Vision des Wasserbau und der Umwelthydraulik

In der Vergangenheit befasste sich der Wasserbau hauptsächlich mit dem fließenden Wasser und der (weitgehend) empirischen Planung sowie dem Bau von Bauwerken zu dessen Steuerung. Wechselwirkungen mit dem Sedimenttransport und  mit ökologischen Prozessen wurden weitgehend außer Acht gelassen. Flüsse wurden ausgebaut, um die Schifffahrt zu verbessern, um fruchtbares Land im Überschwemmungsgebiet zurückzugewinnen oder um Hochwassergefahren zu mindern. Dämme und Stauseen wurden gebaut, um Wasserkraft zu erzeugen, um das Hochwasserrisiko zu verringern oder um die Trinkwasser- und Bewässerungsinfrastruktur zu verbessern. Wasserbauprojekte störten oft das langfristige morphodynamische Gleichgewicht, was zu Erosion oder Verlandung führte, mit wiederum potenziell verheerenden Auswirkungen auf die Hochwassergefahr oder die Schifffahrt. Darüber hinaus führten Wasserbauprojekte meist zu einer Homogenisierung von Abfluss, Fließgeschwindigkeiten, Substrat und Morphologie, was sich negativ auf das Ökosystem auswirkte.

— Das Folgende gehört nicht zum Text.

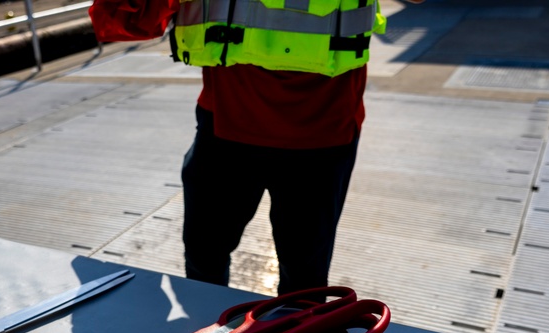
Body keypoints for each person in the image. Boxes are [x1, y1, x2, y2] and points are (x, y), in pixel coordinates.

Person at [89, 0, 386, 294]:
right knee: (208, 260)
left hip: (317, 132)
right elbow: (124, 19)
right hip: (239, 126)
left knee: (299, 281)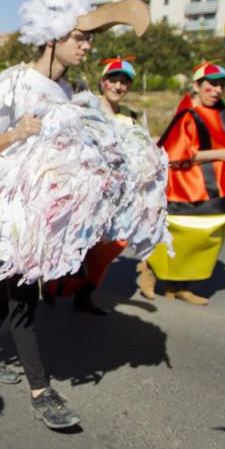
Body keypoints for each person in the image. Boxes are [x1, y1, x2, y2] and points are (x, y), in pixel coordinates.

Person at [0, 0, 148, 430]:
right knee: (26, 296)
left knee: (10, 285)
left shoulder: (72, 89)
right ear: (52, 37)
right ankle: (42, 390)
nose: (87, 46)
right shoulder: (14, 83)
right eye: (79, 38)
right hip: (13, 212)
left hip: (47, 212)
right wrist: (16, 133)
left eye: (89, 39)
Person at [137, 61, 225, 305]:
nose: (217, 90)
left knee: (203, 239)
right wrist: (217, 154)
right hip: (187, 189)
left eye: (221, 86)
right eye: (212, 85)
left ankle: (178, 286)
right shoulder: (188, 115)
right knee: (181, 235)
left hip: (213, 190)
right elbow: (175, 157)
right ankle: (150, 271)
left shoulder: (220, 112)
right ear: (197, 86)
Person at [42, 56, 139, 314]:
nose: (118, 86)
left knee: (109, 247)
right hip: (88, 190)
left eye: (124, 82)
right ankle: (51, 287)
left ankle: (84, 293)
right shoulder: (86, 108)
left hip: (117, 195)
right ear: (103, 81)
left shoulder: (132, 117)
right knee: (76, 243)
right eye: (113, 80)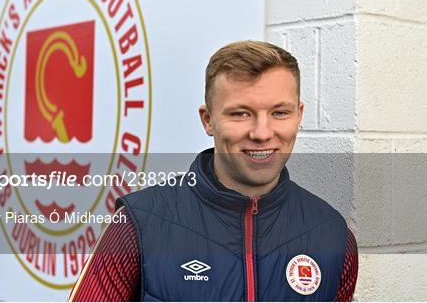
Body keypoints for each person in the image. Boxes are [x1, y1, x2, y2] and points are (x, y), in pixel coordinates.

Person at [69, 41, 358, 301]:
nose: (262, 132)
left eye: (280, 112)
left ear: (299, 115)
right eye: (240, 113)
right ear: (208, 120)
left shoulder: (333, 235)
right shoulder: (138, 225)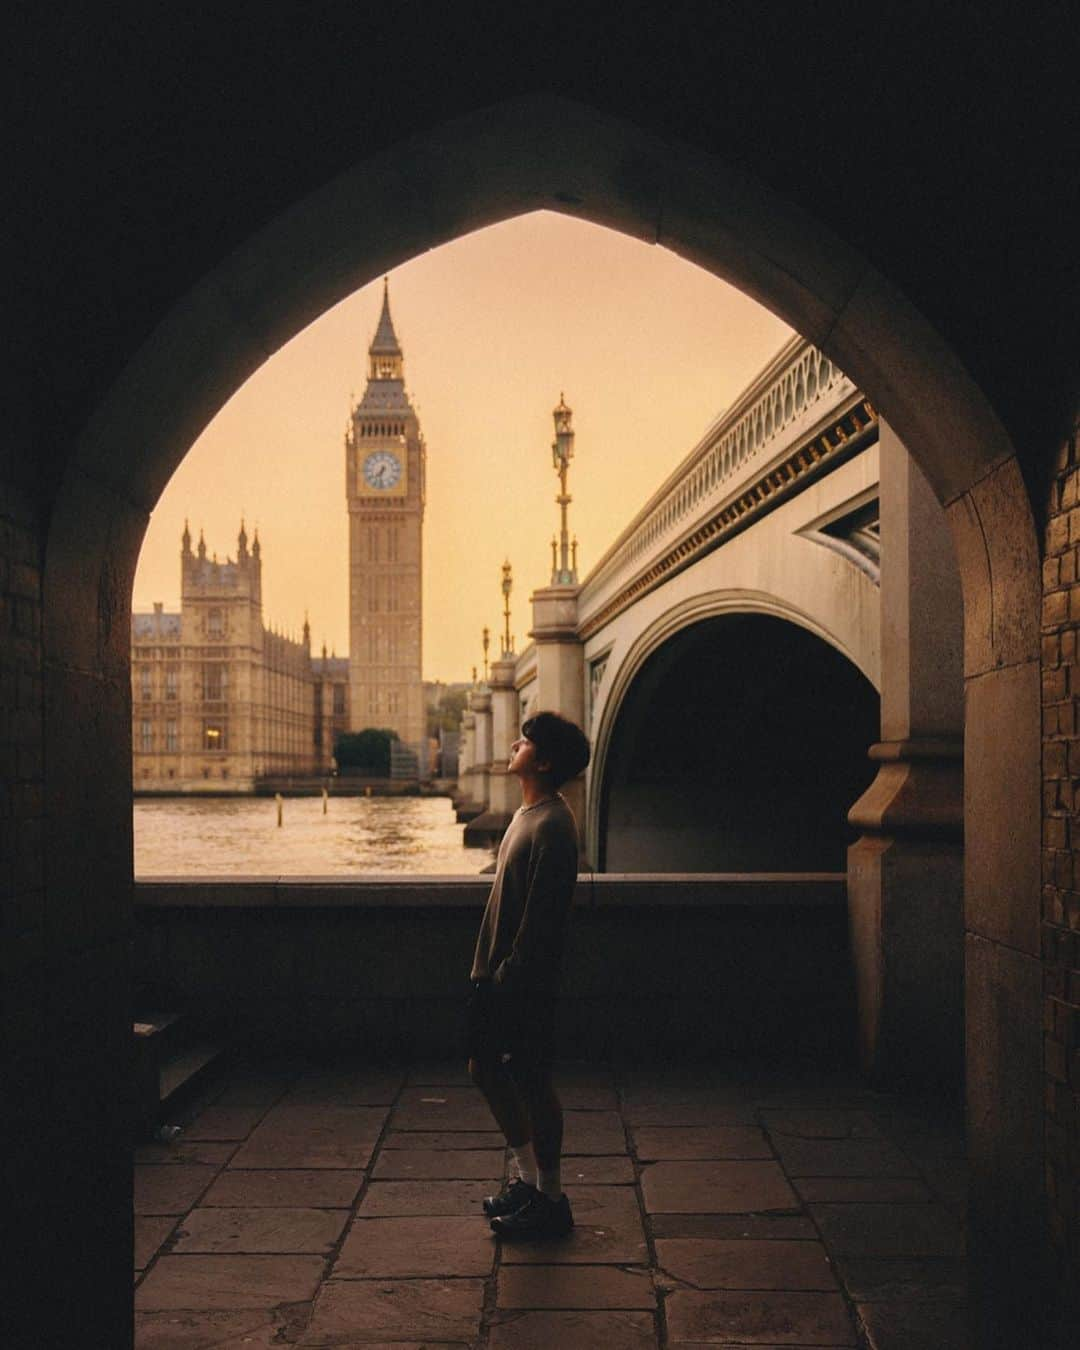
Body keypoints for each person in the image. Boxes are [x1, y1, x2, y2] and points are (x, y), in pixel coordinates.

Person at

"Wasserbau und Umwelthydraulik" haben sich zu wissenschaftlich fundierten interdisziplinären Gebieten an der Schnittstelle von Bauwesen, Hydraulik, Strömungsmechanik, Sedimenttransport, Geomorphologie, Biologie und Chemie entwickelt (Abb. 1). Heutzutage geht es in diesen Feldern darum, mehrere Ziele miteinander in Einklang zu bringen: Gefahrenminimierung (Überschwemmungen, Trockenheit, Verschmutzung), Entwicklung sozioökonomischer Funktionen (Stromerzeugung aus Wasserkraft, Schifffahrt, Bewässerung) und Erhaltung bzw. Wiederherstellung der (ursprünglichen) ökologischen Funktionen. Vereinfacht könnte man sagen, dass sich der Wasserbau vom Bau von Wasserbauwerken zur Kontrolle des Wassers  durch subtile Beeinflussung der Prozesse entwickelt hat, bei denen fließendes Wasser, Sediment und Biota aufeinandertreffen (Abb. 1). In den Industrieländern hat sich der Schwerpunkt von der Planung und dem Bau neuer Bauwerke auf die Optimierung der Planung, des Betriebs und der Instandhaltung bestehender Bauwerke sowie auf die Abschwächung nachteiliger Auswirkungen bestehender Bauwerke verlagert.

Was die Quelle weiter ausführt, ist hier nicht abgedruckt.